The story of Snapchat turning down an outright $3 billion buyout offer from Facebook ($FB) is sure to go down in business textbooks as a teaching moment. Whether the moral of that story will be “know when to stick to your guns” or “know when to cash out and take a trip to the Bahamas” remains to be seen, as we have yet to find out if Snapchat will live up to the lofty potential and impossibly high valuation Snapchat has received from analysts.
Or, conversely, whether their hype will disappear as quickly as one of their ephemeral “snaps,” leaving Snapchat with nothing but a lot of digital hype they didn’t monetize when they had the chance. So it goes in the trendy world of tech, where yesterday’s Facebook can become today’s MySpace. Suddenly uncool, suddenly unpopular, and thus suddenly worthless.
Since spurning that offer, Snapchat has grown in size, and recently went through another private funding round, notching up their valuation to the $4-$5 billion range. The bump certainly gave credence to the assertion that they were on the right track in their bid to not be Facebook’s top acquisition but their eventual competitor.
Snapchat’s allure is that it is the anti-Facebook. Where Facebook catalogues, publicizes, and makes searchable user’s personal information like some kind of funtime permanent record; Snapchat trucks in temporary, private, “exploding” messages.
Facebook saw the benefits in their antithesis, so made a bid. They were of course rebuffed. So rather than entrench themselves more firmly in opposition, Facebook just made their own Snapchat.
As reported by the Financial Times, the new Facebook messaging service will be called Slingshot, and it’s a carbon copy of Snapchat. Same functionality, same ephemeral nature, even the names sound startlingly alike. In a lot of ways, it’s a smart move for Facebook. If you’re a social media behemoth like Facebook, who’s mothership brand is surely yet slowly sinking, the best option is to buy into what’s hot. Photo-sharing on the rise? Buy Instagram. Cheap text messaging grabbed ahold of the teenage audience like so many digital Biebers? Buy Whatsapp.

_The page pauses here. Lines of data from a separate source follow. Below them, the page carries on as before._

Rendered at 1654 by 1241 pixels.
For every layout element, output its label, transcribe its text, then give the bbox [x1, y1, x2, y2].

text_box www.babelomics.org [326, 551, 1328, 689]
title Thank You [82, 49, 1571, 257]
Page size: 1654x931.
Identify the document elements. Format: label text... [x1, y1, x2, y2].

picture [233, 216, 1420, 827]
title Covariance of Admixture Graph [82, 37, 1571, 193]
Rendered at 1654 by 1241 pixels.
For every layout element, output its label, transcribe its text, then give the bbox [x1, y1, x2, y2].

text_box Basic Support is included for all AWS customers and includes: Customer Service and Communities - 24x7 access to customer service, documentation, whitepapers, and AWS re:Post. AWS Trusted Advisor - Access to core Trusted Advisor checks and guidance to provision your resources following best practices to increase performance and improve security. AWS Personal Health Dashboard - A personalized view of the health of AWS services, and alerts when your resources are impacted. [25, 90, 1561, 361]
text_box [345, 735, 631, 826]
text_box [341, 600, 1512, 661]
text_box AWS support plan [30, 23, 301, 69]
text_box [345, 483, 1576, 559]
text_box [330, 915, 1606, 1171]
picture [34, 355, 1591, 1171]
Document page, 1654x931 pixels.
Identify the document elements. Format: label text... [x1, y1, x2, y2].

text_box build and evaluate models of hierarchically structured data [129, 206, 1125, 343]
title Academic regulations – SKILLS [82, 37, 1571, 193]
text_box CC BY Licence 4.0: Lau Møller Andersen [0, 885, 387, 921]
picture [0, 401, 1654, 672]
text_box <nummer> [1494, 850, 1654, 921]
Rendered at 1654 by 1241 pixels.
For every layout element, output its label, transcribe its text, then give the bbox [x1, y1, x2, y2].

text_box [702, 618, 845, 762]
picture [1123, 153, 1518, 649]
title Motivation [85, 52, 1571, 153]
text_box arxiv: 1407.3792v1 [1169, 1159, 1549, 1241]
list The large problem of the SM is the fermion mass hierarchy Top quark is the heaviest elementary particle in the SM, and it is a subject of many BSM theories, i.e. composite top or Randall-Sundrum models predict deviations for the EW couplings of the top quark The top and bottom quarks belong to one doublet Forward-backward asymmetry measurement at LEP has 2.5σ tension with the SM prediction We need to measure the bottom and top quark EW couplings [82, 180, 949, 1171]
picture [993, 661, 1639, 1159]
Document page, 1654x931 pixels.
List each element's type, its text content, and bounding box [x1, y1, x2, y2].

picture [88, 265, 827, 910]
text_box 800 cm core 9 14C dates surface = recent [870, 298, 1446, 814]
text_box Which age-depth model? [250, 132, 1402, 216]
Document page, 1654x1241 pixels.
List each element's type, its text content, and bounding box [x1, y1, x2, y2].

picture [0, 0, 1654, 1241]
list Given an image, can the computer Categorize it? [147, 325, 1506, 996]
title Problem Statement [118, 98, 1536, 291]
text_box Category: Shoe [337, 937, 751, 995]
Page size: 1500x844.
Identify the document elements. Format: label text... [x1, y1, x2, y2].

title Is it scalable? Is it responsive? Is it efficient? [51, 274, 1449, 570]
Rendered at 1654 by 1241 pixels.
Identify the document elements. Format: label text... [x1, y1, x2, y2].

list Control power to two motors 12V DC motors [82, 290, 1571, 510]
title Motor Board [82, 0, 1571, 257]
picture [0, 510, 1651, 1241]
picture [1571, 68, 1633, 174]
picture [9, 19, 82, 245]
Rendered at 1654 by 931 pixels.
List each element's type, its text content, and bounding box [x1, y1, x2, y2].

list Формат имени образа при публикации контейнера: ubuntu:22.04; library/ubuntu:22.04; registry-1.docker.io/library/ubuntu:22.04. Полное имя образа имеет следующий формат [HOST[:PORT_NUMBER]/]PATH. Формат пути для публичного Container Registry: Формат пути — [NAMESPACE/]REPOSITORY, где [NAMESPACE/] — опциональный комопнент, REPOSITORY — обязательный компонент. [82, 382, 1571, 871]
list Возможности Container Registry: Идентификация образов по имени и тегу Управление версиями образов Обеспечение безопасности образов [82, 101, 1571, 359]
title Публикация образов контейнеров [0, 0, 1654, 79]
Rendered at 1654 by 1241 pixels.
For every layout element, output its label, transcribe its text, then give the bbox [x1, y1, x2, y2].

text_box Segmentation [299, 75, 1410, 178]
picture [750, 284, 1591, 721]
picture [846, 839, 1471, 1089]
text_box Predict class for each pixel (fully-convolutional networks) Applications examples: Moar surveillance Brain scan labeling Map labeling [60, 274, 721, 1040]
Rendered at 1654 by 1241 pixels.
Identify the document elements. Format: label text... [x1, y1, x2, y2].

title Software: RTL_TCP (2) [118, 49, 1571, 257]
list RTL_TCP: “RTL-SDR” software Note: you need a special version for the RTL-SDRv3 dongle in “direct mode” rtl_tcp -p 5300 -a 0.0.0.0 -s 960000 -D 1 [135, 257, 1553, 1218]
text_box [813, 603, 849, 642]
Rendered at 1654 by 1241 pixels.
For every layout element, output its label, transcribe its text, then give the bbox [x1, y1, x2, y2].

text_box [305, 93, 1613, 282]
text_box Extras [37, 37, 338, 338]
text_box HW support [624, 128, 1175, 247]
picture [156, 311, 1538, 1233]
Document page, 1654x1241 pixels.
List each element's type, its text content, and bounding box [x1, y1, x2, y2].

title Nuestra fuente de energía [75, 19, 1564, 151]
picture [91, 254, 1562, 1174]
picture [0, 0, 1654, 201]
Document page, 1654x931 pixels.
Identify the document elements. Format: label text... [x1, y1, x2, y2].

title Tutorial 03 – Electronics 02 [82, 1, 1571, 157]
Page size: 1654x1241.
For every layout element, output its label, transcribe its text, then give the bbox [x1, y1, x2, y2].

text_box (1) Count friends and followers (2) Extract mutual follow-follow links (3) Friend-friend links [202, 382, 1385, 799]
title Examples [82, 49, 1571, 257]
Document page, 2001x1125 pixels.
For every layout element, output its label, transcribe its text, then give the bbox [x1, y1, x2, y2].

It would seem then that in making a Snapchat knockoff, Facebook has done exactly that. And they have every right to do so. Social media doesn’t have the same type of laws that apply to healthcare companies; that is, Snapchat doesn’t get a name-brand grace period before generics can flood the market.
The revelation that Facebook was gearing up to release their own Snapchat copycat would seem then to be both a win for Facebook and a pie in the face for Snapchat. “Snapchat’s Possibly Ghastly Mistake” proclaimed an op-ed headline in Forbes. Despite the hedging in the language, the editorial made clear that in thumbing their nose at Facebook’s money, Snapchat was likely to get burned by a much larger company.
But if the history of tech is any indication, Slingshot will take down Snapchat like Bing took down Google. Or Google Plus took down Facebook. Both times, the tech giants thought they could just use their deep pockets to duplicate a competitor's service and reap the benefits. But they didn’t offer anything new, and thus give users a reason to adopt a new service. And in both cases, the knockoff has languished.
Returning to the name-brand/generic comparison, the reason generics thrive is because they’re cheaper. Slingshot certainly isn’t going to be any cheaper than Snapchat. So what’s the incentive for Snapchat’s fanbase to switch and take the “Slingshot Challenge?”
Facebook has every right to develop their own code and try to get in on the exploding message fad/trend/new paradigm. But to really squash the red-hot Snapchat, who are developing new (quite popular) updates like video messaging, they’re going to have to offer something truly new, or the story of Snapchat won’t be about their ghastly mistake, but of how they knew not to give up on a good thing.